AIM OF THE TASK. Put every line of the records into a numbered list, leaving out the blank lines.

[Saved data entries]
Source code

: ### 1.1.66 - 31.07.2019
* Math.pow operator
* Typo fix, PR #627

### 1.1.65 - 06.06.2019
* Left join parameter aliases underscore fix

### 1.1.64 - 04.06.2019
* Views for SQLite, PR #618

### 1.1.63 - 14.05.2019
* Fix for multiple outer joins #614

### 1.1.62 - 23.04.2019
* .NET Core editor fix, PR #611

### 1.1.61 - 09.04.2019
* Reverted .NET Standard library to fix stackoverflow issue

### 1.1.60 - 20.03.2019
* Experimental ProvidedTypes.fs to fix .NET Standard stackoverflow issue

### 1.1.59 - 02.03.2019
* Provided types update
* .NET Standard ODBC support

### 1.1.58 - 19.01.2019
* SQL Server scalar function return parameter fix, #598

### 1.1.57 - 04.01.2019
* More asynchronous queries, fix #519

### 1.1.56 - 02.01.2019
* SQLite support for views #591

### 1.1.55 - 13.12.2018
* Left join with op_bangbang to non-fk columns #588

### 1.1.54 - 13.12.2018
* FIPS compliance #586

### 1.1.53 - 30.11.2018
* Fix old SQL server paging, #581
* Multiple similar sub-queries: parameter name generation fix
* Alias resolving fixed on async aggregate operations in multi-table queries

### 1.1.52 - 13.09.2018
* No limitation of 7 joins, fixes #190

SOLUTION TO THE EXERCISE.
1. Source code
2. : ### 1.1.66 - 31.07.2019
3. * Math.pow operator
4. * Typo fix, PR #627
5. ### 1.1.65 - 06.06.2019
6. * Left join parameter aliases underscore fix
7. ### 1.1.64 - 04.06.2019
8. * Views for SQLite, PR #618
9. ### 1.1.63 - 14.05.2019
10. * Fix for multiple outer joins #614
11. ### 1.1.62 - 23.04.2019
12. * .NET Core editor fix, PR #611
13. ### 1.1.61 - 09.04.2019
14. * Reverted .NET Standard library to fix stackoverflow issue
15. ### 1.1.60 - 20.03.2019
16. * Experimental ProvidedTypes.fs to fix .NET Standard stackoverflow issue
17. ### 1.1.59 - 02.03.2019
18. * Provided types update
19. * .NET Standard ODBC support
20. ### 1.1.58 - 19.01.2019
21. * SQL Server scalar function return parameter fix, #598
22. ### 1.1.57 - 04.01.2019
23. * More asynchronous queries, fix #519
24. ### 1.1.56 - 02.01.2019
25. * SQLite support for views #591
26. ### 1.1.55 - 13.12.2018
27. * Left join with op_bangbang to non-fk columns #588
28. ### 1.1.54 - 13.12.2018
29. * FIPS compliance #586
30. ### 1.1.53 - 30.11.2018
31. * Fix old SQL server paging, #581
32. * Multiple similar sub-queries: parameter name generation fix
33. * Alias resolving fixed on async aggregate operations in multi-table queries
34. ### 1.1.52 - 13.09.2018
35. * No limitation of 7 joins, fixes #190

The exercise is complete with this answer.